QUESTION 5 (20 MARKS) Case Study (Monetary Policy) Lima, 9 October 2015: Top financiers have told...

QUESTION 5

Case Study (Monetary Policy)

Lima, 9 October 2015: Top financiers have told the International Monetary Fund‟s meeting
that with a slowing China growth, central banks in a low-growth world with over-leveraged
and commodity-dependent economies have little room for error.
Since the global financial crisis, although banks in industrial nations have USD 7 Trillion
(RM 29.3 trillion) through quantitative easing, the world is in a „new mediocre growth‟
pattern. Quantitative easing is the introduction of new money into the money supply by a
central bank.
Governments aim to improve tax collection via punishing companies that arbitrage tax
regimes. Moreover, the Bank of Japan extended its money printing program (i.e quantitative
easing) as it stares down the barrel of fifth year of recession. The European Central bank is
also expected to extend quantitative easing while the US Federal Reserve and The Bank of
England are closest to raising rates this year, despite inflation targets being far out of reach.
In view of these, the Fed, the Japanese and the European central Banks were urged by the
IMF to wait for more sign of recovery before tightening.
Source: Adapted from malay Mail Online, 2015

QUESTIONs:

a. Define monetary policy.

b. Should the central bank implement expansionary or contractionary monetary policy to control recession?

c. Based on the article, state the instrument used by central bank to control recession.


d. Suggest three other instruments under monetary policy which could be used to reduce
recession.

Solutions

Expert Solution

(A) monetary policy is run by central bank of country in which central bank manages, controls, issues currency in the economy as per the economic conditions. central bank increase and decrease the money supply in the economy to fight with recession and inflation respectively. Apart from this central bank guide the behavior of commercial bank and through them manage the currency in the economy. in monetary policy central bank follow quantitative easing and quantitative restriction policy to combat the economic situation. central bank also decides CRR and SLR to control the money creation process of commercial bank and decrease/ increase the money supply in the economy.

(B) Central bank should implement expansionary monetary policy to control recession. while following this policy central bank decrease the CRR (cash reserve ratio) , SLR(statutory liquidity ratio) , repo rate, reverse repo rate and purchase the securities from open market so that money supply increase in economy and economic activities like consumption , saving , investment can increase. during recession every economic activity reduces so in order to resume these activities central bank follow expansionary monetary policy.
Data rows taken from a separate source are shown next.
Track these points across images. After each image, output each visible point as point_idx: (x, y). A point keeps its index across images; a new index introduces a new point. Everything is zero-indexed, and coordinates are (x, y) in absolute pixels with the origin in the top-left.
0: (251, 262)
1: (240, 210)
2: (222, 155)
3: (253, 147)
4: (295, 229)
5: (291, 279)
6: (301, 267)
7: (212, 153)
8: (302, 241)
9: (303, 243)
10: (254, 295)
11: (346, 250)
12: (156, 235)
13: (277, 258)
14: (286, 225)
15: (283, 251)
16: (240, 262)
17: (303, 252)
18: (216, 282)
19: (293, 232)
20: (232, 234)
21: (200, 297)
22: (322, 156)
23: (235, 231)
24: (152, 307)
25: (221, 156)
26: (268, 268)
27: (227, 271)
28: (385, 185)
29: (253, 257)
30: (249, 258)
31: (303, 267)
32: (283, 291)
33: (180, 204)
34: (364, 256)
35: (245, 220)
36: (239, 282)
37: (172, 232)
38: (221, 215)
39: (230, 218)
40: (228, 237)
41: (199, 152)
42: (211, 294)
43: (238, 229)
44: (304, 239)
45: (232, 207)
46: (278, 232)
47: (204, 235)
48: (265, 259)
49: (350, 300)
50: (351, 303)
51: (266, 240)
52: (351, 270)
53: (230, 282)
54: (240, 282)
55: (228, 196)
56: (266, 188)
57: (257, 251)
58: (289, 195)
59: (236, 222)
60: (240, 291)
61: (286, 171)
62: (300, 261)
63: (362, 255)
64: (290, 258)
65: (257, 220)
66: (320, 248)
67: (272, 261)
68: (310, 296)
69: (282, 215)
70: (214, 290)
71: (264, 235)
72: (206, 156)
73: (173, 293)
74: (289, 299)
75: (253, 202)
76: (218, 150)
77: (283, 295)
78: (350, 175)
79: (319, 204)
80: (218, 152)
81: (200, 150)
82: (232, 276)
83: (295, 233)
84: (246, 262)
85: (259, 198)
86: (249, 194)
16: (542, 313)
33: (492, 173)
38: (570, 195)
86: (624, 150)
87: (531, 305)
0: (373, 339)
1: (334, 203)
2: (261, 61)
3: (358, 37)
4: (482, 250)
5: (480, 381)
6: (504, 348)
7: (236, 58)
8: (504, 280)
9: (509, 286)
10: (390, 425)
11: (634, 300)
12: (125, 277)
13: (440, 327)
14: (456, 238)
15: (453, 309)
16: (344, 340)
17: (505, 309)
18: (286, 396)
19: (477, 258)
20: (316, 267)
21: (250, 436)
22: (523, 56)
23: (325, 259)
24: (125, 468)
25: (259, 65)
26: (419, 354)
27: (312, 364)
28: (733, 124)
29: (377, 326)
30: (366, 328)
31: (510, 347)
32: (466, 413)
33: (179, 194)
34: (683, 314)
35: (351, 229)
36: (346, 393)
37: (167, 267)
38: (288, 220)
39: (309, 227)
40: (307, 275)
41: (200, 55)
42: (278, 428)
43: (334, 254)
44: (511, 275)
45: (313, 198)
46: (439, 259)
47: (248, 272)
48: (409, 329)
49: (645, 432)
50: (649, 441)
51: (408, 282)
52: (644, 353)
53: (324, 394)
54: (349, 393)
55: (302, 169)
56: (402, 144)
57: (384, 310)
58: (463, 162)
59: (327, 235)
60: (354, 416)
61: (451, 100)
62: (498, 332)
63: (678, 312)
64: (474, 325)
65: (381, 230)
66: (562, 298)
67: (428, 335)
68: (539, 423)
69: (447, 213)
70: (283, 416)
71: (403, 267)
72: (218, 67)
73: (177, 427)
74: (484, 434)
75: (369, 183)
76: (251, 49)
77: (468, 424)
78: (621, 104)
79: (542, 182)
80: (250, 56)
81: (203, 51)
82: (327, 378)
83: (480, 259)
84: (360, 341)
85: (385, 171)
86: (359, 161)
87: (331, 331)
(C) central bank follows the Quantitative easing that is the introduction of new money into the money supply in the economy. printing new currency will increase the money supply in the economy and give pace to economic activities. central bank increase the monetary base in the economy so that investment, employment , income generation and demand may be continue to exist and people increase their expenditure to bring the economy on earlier platform.
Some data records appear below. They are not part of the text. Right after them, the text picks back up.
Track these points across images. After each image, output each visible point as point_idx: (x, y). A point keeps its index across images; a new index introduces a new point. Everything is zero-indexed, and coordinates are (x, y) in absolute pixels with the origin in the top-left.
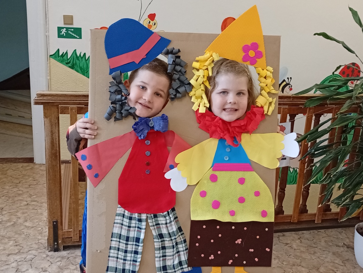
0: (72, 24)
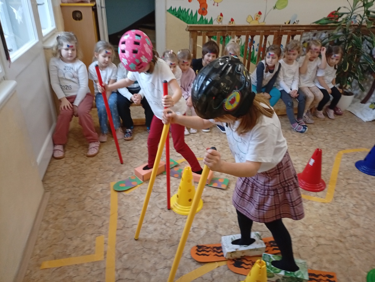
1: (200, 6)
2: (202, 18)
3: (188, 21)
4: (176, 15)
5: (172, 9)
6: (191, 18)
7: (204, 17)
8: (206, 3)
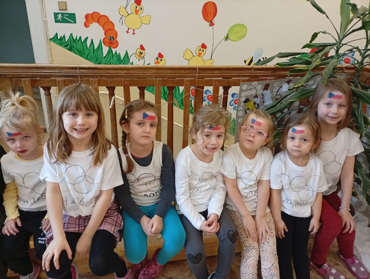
0: (66, 10)
1: (105, 34)
2: (110, 51)
3: (88, 55)
4: (66, 46)
5: (59, 37)
6: (92, 51)
7: (114, 50)
8: (114, 29)
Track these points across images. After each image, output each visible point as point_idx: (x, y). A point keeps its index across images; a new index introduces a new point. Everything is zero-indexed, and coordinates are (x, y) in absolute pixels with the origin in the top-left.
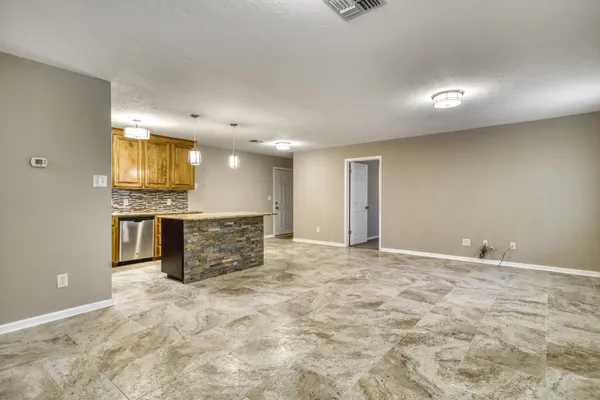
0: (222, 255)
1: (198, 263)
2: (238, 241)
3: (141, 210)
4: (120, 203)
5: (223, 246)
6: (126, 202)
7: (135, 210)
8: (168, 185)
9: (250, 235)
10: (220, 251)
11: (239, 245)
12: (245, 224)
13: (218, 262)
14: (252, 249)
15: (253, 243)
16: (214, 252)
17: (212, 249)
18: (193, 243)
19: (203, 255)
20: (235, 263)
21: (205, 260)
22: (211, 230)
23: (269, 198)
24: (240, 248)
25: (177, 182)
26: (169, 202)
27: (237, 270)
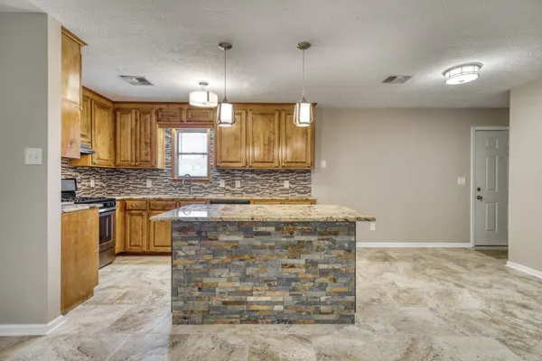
0: (247, 286)
1: (197, 294)
2: (284, 266)
3: (253, 192)
4: (233, 185)
5: (249, 271)
6: (238, 184)
7: (248, 193)
8: (277, 164)
9: (316, 257)
10: (244, 278)
11: (287, 273)
12: (303, 233)
13: (238, 298)
14: (322, 287)
15: (324, 273)
16: (230, 280)
17: (225, 273)
18: (187, 257)
19: (207, 280)
20: (278, 308)
21: (211, 289)
22: (223, 238)
23: (461, 181)
24: (290, 280)
25: (289, 160)
26: (287, 185)
27: (280, 321)
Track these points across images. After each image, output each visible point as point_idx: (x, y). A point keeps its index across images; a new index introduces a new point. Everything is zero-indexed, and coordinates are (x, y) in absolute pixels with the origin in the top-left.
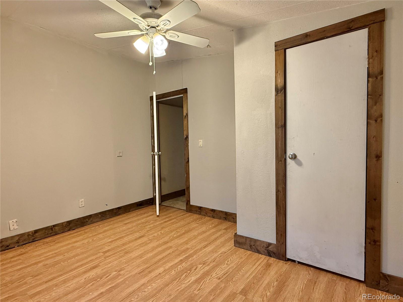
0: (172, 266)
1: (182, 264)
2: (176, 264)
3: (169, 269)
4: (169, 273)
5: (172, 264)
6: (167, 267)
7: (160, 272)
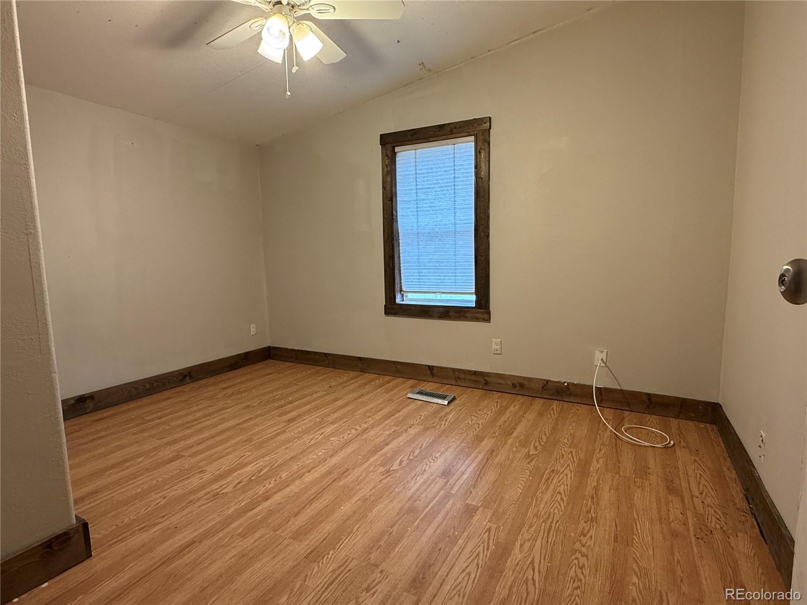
0: (288, 486)
1: (265, 491)
2: (279, 490)
3: (294, 480)
4: (292, 473)
5: (288, 489)
6: (297, 482)
7: (308, 474)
(D) three other instruments are as follows

1. Reduce CRR and SLR so that commercial bank lending capacity can increase in the economy and economy start their priority based activities.

2. Open market operation in which bank purchase the securities so that money supply through commercial bank can increase in the economy and same economic activities remain stable.
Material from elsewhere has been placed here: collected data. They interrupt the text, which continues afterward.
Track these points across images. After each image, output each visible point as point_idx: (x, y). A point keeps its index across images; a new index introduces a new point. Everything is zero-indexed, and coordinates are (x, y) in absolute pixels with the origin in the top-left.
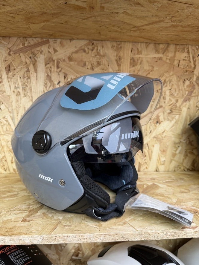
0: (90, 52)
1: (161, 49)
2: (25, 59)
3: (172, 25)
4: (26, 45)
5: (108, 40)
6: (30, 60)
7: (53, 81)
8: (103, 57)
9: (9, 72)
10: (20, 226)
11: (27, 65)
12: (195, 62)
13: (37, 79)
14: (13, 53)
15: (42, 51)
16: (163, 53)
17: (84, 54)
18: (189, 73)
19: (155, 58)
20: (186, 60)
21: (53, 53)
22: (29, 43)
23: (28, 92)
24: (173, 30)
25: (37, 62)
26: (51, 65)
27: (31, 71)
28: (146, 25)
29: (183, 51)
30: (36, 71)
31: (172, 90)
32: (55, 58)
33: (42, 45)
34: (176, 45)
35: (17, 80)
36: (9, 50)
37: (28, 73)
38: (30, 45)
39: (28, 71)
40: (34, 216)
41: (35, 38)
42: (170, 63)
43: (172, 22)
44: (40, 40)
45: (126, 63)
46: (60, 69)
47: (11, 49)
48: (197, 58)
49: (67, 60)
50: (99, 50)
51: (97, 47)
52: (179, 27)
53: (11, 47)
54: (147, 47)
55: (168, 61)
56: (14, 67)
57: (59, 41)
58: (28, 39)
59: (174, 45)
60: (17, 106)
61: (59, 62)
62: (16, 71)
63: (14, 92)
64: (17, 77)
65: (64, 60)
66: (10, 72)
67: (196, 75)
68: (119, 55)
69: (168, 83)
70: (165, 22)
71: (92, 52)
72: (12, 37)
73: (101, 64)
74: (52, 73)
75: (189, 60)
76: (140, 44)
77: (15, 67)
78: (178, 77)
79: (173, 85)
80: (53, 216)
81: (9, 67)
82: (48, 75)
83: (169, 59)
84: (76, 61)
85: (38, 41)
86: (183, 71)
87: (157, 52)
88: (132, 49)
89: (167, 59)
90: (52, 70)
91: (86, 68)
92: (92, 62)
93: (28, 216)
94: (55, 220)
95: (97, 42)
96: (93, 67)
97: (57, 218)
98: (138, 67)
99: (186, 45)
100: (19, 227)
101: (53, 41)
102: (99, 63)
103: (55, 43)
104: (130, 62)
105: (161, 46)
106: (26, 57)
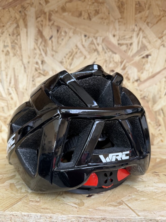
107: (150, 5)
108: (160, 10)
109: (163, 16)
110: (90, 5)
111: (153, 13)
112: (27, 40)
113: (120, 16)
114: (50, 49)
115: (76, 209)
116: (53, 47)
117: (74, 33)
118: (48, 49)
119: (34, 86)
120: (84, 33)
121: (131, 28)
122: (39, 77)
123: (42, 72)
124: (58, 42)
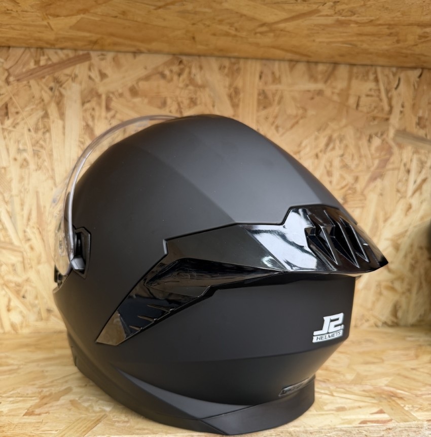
0: (175, 77)
1: (321, 73)
2: (41, 91)
4: (42, 63)
5: (212, 55)
6: (50, 93)
8: (201, 89)
9: (6, 118)
10: (21, 423)
11: (44, 105)
12: (390, 100)
14: (14, 79)
15: (76, 76)
16: (326, 82)
17: (162, 82)
18: (378, 122)
19: (309, 91)
20: (371, 96)
21: (97, 80)
22: (49, 59)
23: (45, 160)
25: (65, 99)
26: (93, 103)
27: (51, 117)
28: (286, 20)
29: (365, 77)
30: (62, 115)
31: (345, 156)
32: (102, 90)
33: (75, 64)
34: (352, 65)
35: (23, 135)
36: (6, 74)
37: (46, 120)
38: (50, 63)
39: (46, 115)
40: (51, 407)
41: (62, 49)
42: (339, 101)
44: (71, 54)
45: (249, 101)
46: (112, 113)
47: (11, 71)
48: (394, 93)
49: (127, 94)
50: (195, 75)
51: (190, 68)
53: (11, 68)
54: (292, 68)
55: (336, 98)
56: (16, 107)
57: (110, 55)
58: (47, 51)
59: (347, 66)
60: (23, 190)
61: (112, 99)
62: (20, 117)
63: (15, 159)
64: (23, 128)
65: (121, 95)
66: (8, 118)
67: (394, 127)
68: (234, 86)
69: (337, 142)
71: (179, 79)
72: (14, 47)
73: (198, 102)
74: (96, 121)
75: (379, 96)
76: (276, 64)
77: (19, 107)
78: (358, 130)
79: (346, 146)
80: (91, 406)
81: (7, 108)
82: (87, 125)
83: (339, 94)
84: (146, 96)
85: (67, 55)
86: (367, 118)
87: (312, 80)
88: (262, 73)
89: (333, 93)
90: (97, 114)
91: (167, 110)
92: (180, 99)
93: (39, 406)
94: (94, 412)
95: (190, 58)
96: (182, 108)
97: (100, 408)
98: (274, 109)
99: (372, 66)
100: (18, 424)
101: (99, 56)
102: (193, 101)
103: (102, 59)
104: (258, 100)
105: (321, 67)
106: (42, 89)
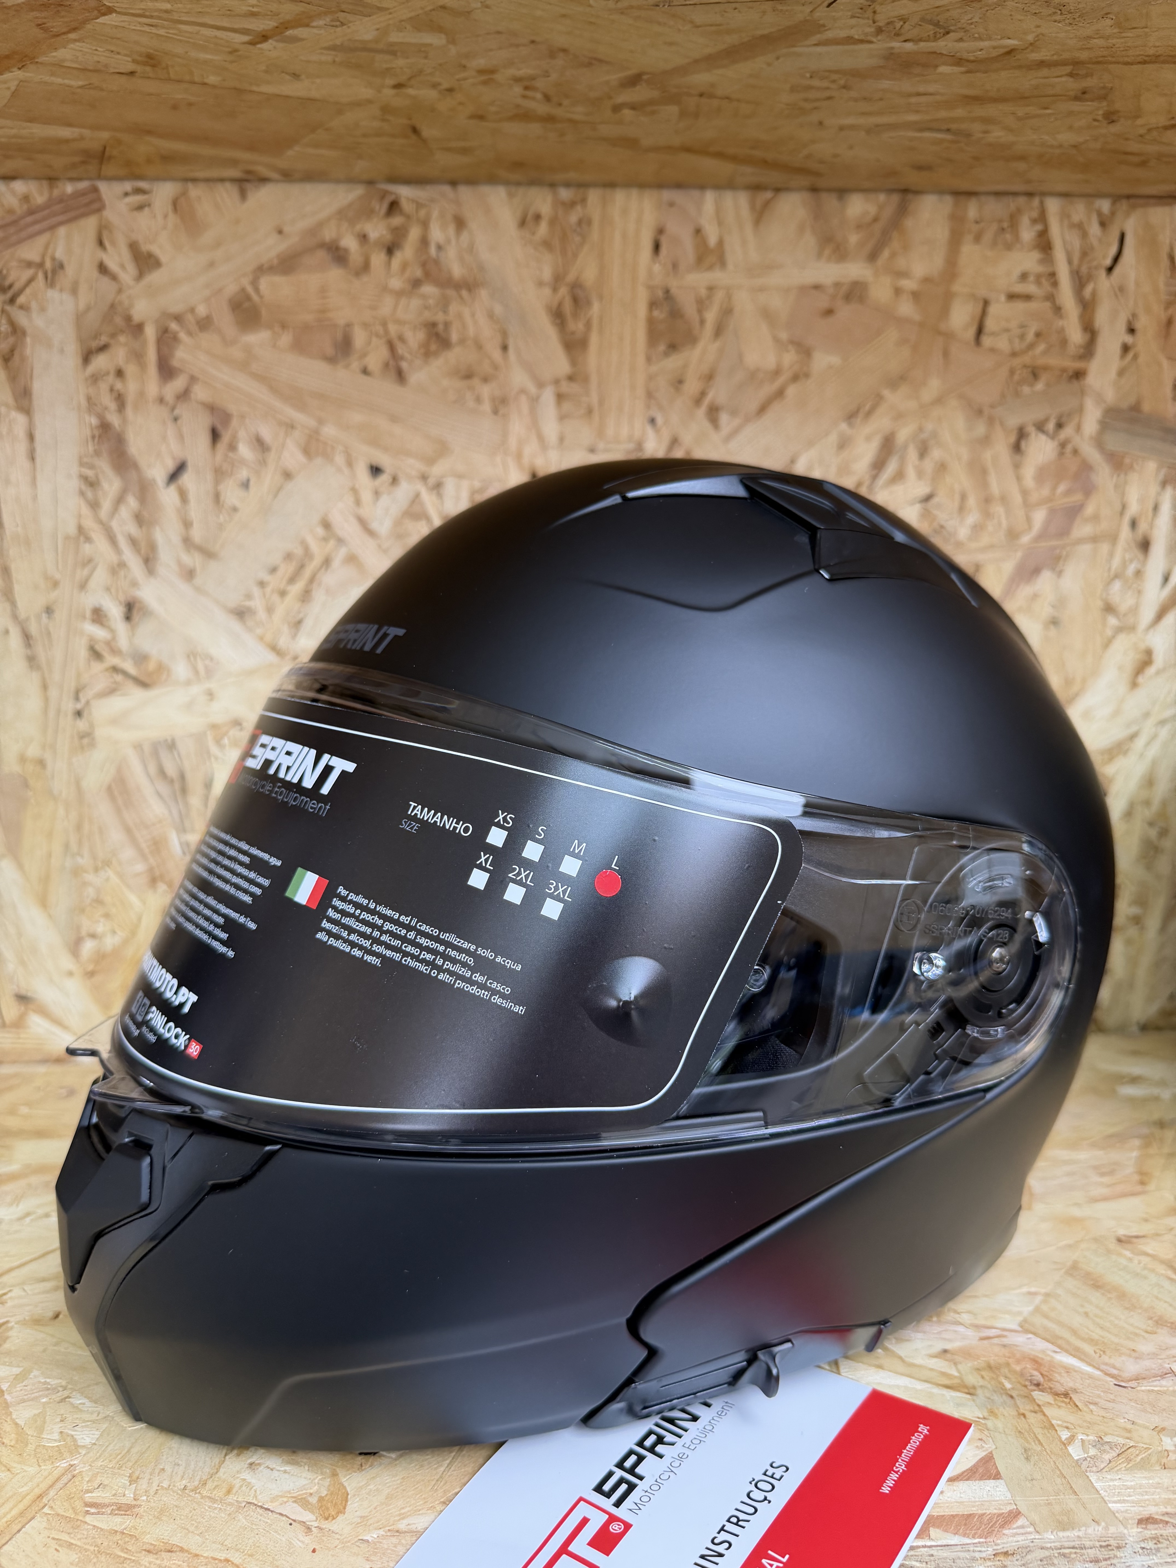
0: (378, 259)
1: (859, 227)
3: (890, 56)
5: (493, 180)
7: (135, 466)
8: (464, 293)
12: (1087, 308)
13: (32, 458)
15: (59, 266)
16: (873, 257)
17: (335, 275)
18: (1048, 385)
19: (817, 287)
20: (1028, 297)
21: (127, 275)
24: (910, 95)
25: (29, 340)
26: (119, 355)
28: (710, 61)
29: (1004, 237)
30: (23, 399)
31: (936, 500)
32: (143, 309)
33: (55, 227)
34: (962, 195)
41: (6, 178)
42: (917, 317)
43: (879, 31)
44: (38, 194)
45: (621, 328)
46: (178, 384)
48: (1102, 284)
49: (225, 321)
50: (439, 247)
51: (424, 224)
52: (943, 69)
54: (760, 215)
55: (906, 308)
57: (162, 193)
59: (949, 199)
61: (175, 338)
65: (205, 324)
67: (1099, 398)
68: (571, 277)
69: (911, 455)
70: (830, 35)
71: (389, 264)
73: (454, 338)
74: (129, 411)
75: (1050, 298)
76: (710, 197)
78: (980, 412)
79: (941, 468)
80: (38, 1423)
82: (105, 427)
84: (284, 326)
85: (26, 199)
86: (1012, 372)
87: (827, 252)
88: (660, 231)
89: (898, 291)
90: (132, 387)
91: (356, 365)
92: (393, 330)
94: (39, 1453)
95: (423, 193)
96: (402, 358)
97: (63, 1435)
98: (704, 352)
99: (1030, 195)
101: (126, 194)
102: (437, 335)
103: (140, 207)
104: (651, 322)
105: (857, 207)
107: (727, 312)
108: (776, 340)
109: (795, 378)
110: (399, 294)
111: (740, 357)
112: (34, 482)
113: (561, 364)
114: (176, 539)
115: (307, 1540)
116: (187, 524)
117: (307, 451)
118: (159, 536)
119: (85, 741)
120: (366, 454)
121: (625, 432)
122: (111, 691)
123: (129, 666)
124: (217, 497)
3. reduce Repo rate and reverse repo rate. during the recession when economic activities down the ground then to resume them bank decreasing their lending interest rate to customer and between the central bank so that most of the money rotate in the hands of customer and these rotation increase the spending capacity of people and as we know expenditure of one person become the income of others so money changes hands and money supply increase in the economy and new ventures, employment opportunities increase and income as well.